- [ACTION ITEM A]: Copy the stretch of the Appalachian Trail journal from "Day 43: (VA)" through "of caffeinated soda." word for word.
- [ACTION ITEM B]: Name every place given as a starting or ending point in the day headings of the Appalachian Trail journal.
- [ACTION ITEM C]: Pick up the Appalachian Trail journal after its final sentence and keep writing.

- [PASSAGE TO READ]:
◇ ◇ ◇ ◇

My Walk in the Woods, Ch 7

This is the tale of A Lo Hawk’s 132 day, 2200 mile traverse of the Appalachian Trail from Georgia to Maine in 2008.

Chapter Seven (May 19th-28th)

Day 42: (VA) 20 miles from Dismal Falls trail to Angel’s Rest

It is a beautiful, sunny morning and the walking is easy. At my mid-morning rest stop I unpack my gear at a sun-drenched spot and dry everything out. The trail begins to climb to ridges as the clouds return. I follow the ridges to a rocky overlook called Angel’s Rest. The trail from here descends steeply to Pearisburg (which I plan to visit tomorrow) so I find a well protected camp site between the walls of two massive rocks of the overlook. It begins to drizzle as I set up my tent and I rush through a tasteless dinner just as the serious rain begins.

Day 43: (VA) 22 miles from Angel’s Rest to Pine Swamp Shelter

It was a wet night and my tent is soaked. I pack up camp and eagerly make the steep drop to a county road where the art deco neon of Wade’s Market floats in the morning fog. Inside the old store the ceiling is low and the flourescent lights are discolored. I order two pre-made egg sandwiches from the helpful lady behind the glass display case in the deli section then grab 48 oz of caffeinated soda.

After breakfast, I head past the market and follow the white blazes down the road and across a creek to where the trail resumes up a grassy slope and into the trees. I continue climbing back to the ridges where the walking gets easier and the day remains cloudy and windy.

◇ ◇ ◇ ◇

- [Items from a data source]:
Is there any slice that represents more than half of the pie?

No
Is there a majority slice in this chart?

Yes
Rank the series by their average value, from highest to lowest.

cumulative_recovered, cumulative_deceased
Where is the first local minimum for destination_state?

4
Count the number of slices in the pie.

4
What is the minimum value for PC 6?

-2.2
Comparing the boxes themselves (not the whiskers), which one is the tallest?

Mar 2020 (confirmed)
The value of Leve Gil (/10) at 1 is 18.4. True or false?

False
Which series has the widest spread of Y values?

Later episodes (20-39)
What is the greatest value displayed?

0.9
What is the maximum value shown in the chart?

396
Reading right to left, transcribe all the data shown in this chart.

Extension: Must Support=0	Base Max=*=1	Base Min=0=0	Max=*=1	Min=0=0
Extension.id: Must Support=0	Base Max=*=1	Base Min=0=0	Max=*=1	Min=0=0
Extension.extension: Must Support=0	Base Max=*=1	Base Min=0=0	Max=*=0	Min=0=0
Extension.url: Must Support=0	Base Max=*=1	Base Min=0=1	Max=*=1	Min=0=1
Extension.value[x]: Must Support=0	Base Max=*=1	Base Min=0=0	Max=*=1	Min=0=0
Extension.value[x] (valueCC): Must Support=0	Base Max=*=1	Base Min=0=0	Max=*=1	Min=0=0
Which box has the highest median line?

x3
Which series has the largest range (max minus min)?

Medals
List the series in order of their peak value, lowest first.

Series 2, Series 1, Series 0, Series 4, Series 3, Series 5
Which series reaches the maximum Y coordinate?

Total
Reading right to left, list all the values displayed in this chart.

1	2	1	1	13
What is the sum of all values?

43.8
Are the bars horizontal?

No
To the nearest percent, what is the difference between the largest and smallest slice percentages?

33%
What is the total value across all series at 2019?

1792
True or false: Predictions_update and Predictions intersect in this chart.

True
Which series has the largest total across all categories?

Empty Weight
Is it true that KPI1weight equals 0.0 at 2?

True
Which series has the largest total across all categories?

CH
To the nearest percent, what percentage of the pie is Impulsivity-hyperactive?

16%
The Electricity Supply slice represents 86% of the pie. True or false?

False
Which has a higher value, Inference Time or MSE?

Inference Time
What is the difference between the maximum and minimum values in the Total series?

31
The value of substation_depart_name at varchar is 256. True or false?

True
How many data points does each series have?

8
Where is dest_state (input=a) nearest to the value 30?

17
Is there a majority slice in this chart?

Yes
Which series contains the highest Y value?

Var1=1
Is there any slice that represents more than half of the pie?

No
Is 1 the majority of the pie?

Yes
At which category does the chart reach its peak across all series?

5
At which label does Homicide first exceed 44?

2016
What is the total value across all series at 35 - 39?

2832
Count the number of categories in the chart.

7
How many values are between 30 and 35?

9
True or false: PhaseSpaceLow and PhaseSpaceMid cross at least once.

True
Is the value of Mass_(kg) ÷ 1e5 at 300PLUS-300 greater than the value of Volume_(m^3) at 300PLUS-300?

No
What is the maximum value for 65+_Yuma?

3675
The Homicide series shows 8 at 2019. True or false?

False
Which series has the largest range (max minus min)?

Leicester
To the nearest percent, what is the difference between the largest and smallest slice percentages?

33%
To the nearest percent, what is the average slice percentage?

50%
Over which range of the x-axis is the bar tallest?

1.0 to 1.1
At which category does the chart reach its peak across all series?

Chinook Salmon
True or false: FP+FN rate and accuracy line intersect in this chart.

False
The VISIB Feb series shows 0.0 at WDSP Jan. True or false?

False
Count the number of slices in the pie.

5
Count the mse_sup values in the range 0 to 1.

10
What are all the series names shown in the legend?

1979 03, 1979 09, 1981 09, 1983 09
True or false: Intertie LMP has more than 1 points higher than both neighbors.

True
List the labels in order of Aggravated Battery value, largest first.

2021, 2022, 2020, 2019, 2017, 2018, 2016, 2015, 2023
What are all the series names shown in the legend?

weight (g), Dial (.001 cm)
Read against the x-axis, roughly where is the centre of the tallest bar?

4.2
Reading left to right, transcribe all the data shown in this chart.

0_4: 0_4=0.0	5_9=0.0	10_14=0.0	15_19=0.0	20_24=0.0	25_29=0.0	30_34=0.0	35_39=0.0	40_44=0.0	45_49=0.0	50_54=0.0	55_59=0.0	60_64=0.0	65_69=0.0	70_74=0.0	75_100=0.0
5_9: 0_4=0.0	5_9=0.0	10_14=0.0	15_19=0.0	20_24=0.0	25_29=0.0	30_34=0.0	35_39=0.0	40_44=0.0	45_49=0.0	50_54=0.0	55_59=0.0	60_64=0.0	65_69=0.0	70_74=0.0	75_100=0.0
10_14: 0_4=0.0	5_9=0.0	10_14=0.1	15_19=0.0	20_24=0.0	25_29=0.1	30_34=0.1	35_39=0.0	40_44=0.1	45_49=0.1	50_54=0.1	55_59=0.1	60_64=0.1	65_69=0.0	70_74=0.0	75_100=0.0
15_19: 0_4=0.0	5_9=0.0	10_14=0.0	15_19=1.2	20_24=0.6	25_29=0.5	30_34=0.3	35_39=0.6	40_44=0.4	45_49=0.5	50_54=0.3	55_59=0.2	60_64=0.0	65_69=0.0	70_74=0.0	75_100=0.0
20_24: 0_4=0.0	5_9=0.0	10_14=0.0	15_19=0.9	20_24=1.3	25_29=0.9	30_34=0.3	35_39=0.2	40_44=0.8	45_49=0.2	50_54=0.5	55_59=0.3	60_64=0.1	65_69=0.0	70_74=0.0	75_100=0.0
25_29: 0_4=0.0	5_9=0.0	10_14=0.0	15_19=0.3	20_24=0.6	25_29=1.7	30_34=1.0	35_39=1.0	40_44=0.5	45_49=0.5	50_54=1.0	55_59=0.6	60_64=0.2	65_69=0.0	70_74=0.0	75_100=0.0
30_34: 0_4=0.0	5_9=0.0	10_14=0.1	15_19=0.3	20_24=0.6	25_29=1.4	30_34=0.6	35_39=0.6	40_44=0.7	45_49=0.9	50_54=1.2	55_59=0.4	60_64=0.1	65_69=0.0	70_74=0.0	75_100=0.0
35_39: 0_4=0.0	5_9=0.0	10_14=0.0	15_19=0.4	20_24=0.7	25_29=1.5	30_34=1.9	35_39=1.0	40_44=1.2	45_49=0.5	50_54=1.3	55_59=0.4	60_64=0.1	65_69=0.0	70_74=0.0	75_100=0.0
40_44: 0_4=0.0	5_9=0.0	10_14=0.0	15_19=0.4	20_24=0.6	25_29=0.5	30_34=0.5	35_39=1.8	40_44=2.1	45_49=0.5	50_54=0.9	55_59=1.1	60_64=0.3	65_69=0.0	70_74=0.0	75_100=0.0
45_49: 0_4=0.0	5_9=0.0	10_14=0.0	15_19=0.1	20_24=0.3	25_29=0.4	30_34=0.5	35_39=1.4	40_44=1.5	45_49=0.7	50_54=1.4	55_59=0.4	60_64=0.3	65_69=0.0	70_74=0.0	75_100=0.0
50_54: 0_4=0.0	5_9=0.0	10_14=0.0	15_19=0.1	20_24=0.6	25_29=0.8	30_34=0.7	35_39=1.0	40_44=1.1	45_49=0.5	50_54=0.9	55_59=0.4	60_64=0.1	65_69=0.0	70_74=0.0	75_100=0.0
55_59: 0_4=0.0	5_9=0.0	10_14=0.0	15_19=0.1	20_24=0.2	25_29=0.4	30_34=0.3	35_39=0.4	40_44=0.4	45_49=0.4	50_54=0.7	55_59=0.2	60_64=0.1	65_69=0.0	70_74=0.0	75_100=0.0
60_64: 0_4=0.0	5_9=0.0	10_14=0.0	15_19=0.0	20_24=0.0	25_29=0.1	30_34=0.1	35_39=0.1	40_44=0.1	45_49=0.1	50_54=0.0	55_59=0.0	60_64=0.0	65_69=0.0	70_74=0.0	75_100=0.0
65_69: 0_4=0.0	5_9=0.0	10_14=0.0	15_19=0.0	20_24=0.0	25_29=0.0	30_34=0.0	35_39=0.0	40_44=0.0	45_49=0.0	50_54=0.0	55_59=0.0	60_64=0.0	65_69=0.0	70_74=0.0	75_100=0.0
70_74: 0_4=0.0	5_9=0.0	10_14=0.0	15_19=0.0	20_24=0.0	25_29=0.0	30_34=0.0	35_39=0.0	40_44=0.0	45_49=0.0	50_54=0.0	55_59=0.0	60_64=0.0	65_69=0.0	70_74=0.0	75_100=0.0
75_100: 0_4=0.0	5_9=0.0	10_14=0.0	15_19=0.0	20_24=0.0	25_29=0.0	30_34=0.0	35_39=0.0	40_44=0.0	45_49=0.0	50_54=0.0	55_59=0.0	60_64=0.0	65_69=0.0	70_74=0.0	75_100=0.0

◇ ◇ ◇ ◇

- [YOUR RESPONSE A]:
Day 43: (VA) 22 miles from Angel’s Rest to Pine Swamp Shelter

It was a wet night and my tent is soaked. I pack up camp and eagerly make the steep drop to a county road where the art deco neon of Wade’s Market floats in the morning fog. Inside the old store the ceiling is low and the flourescent lights are discolored. I order two pre-made egg sandwiches from the helpful lady behind the glass display case in the deli section then grab 48 oz of caffeinated soda.

- [YOUR RESPONSE B]: Dismal Falls trail, Angel's Rest, Pine Swamp Shelter

- [YOUR RESPONSE C]:
I reach the shelter and discover a tree had fallen on the shelter destroying the roof. The tree had been removed but the roof had not been rebuilt. I notice a fellow hiker camped nearby so I go over and meet my new traveling companion. ABOMAN is a sophisticated southern gentleman who likes his Kentucky bourbon in the evening. His trailname is short for ‘Aboriginal Man’ because of his ability to use the bow method to start a fire. He tells me a humorous story of his recent stay in Pearisburg:

This morning as he was packing his gear to leave the motel he noticed his wallet was missing. He searched his room frantically, turning his pack inside out. Getting desperate, he hurried through town stopping at all the businesses he had visited yesterday but no luck. I could not believe where he says he finally found it — IN HIS SHOE. It had been there since putting his shoes on this morning but his feet were so hammered he didn’t feel the lump!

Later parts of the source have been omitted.